Now you have a workable two-nodes environment to play for your FreeBSD machines.
Left for you to do: Make some 'promises' for managing the cfengine daemons at startup.

Additionally I have to say that the jails infrastructure is a superb environment for experimenting and training purposes with the cfengine.


----------



## jake (Jan 9, 2012)

Very useful quick start guide, thank you  was a bit suck until I realised that the policy server needed to self bootstrap first. One thing is a little confusing for me, you say:



> Left for you to do: Make some 'promises' for managing the cfengine daemons at startup.



Should I not use the rc files /usr/local/etc/rc.d/cf-serverd and /usr/local/etc/rc.d/cf-execd created by the port?
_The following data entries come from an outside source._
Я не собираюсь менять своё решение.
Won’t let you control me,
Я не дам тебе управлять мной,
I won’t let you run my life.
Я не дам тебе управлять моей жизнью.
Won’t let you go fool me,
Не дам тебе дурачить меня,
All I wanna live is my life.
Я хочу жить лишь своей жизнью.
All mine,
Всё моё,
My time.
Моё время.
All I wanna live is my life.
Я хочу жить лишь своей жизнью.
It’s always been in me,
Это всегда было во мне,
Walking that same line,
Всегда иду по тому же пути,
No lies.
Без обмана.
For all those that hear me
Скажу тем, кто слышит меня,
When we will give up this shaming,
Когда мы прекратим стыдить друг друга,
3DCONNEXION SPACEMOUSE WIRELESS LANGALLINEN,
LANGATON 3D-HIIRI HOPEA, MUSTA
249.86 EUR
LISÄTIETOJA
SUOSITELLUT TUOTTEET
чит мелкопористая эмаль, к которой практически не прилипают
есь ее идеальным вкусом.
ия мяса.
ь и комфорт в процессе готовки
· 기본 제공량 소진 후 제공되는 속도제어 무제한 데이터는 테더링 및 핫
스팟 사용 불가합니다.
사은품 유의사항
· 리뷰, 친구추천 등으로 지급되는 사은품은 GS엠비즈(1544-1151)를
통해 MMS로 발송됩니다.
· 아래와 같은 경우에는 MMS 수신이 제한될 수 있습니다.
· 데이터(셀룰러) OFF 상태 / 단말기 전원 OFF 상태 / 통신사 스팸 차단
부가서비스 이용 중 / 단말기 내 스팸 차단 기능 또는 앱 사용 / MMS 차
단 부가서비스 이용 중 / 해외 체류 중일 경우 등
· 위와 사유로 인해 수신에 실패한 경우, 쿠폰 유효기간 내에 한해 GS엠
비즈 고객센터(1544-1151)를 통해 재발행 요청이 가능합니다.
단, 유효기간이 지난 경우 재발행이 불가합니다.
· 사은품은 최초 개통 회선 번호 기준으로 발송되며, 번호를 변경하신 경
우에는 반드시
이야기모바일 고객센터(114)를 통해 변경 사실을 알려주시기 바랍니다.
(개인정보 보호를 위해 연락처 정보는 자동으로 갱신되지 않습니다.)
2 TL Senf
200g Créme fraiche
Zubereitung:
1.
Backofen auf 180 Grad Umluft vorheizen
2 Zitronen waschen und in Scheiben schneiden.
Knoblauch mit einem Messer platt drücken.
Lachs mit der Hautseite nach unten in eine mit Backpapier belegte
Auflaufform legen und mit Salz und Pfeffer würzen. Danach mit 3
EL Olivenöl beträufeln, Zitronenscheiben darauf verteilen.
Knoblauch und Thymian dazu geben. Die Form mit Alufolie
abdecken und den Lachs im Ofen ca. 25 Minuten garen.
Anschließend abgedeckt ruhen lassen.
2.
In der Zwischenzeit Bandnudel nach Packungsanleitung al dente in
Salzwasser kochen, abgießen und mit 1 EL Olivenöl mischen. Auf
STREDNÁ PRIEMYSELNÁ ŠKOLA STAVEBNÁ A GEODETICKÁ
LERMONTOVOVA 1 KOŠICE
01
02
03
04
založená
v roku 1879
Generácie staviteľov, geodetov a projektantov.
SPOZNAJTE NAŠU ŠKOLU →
Maybe I'm confused because I've not read enough yet, when I start these daemons via the rc files *ps ax* shows they run from /usr/local/sbin/cf-* not from /var/cfengine/bin/cf-*. I have decided to stick with the default work dir of /var/cfengine and copied my binaries to there, should all daemons be invoked from this location; Is ${LOCALBASE} basically a "staging area" for the port before I copy things to /var/cfengine?

Something tells me it would be a whole lot easier to set ${PREFIX} = /var/cfengine when compiling.


----------



## jake (Jan 9, 2012)

Just found a pretty useful resource for cfengine3 on FreeBSD + git http://unix-heaven.org/node/52 looks like a pretty good guide to get started with, (though not fully read it all yet). Doesn't really explain the rc scripts path question that I mentioned above, is it ok to have a mix of binaries running from both /usr/local/sbin and /var/cfengine, I imagine not?


----------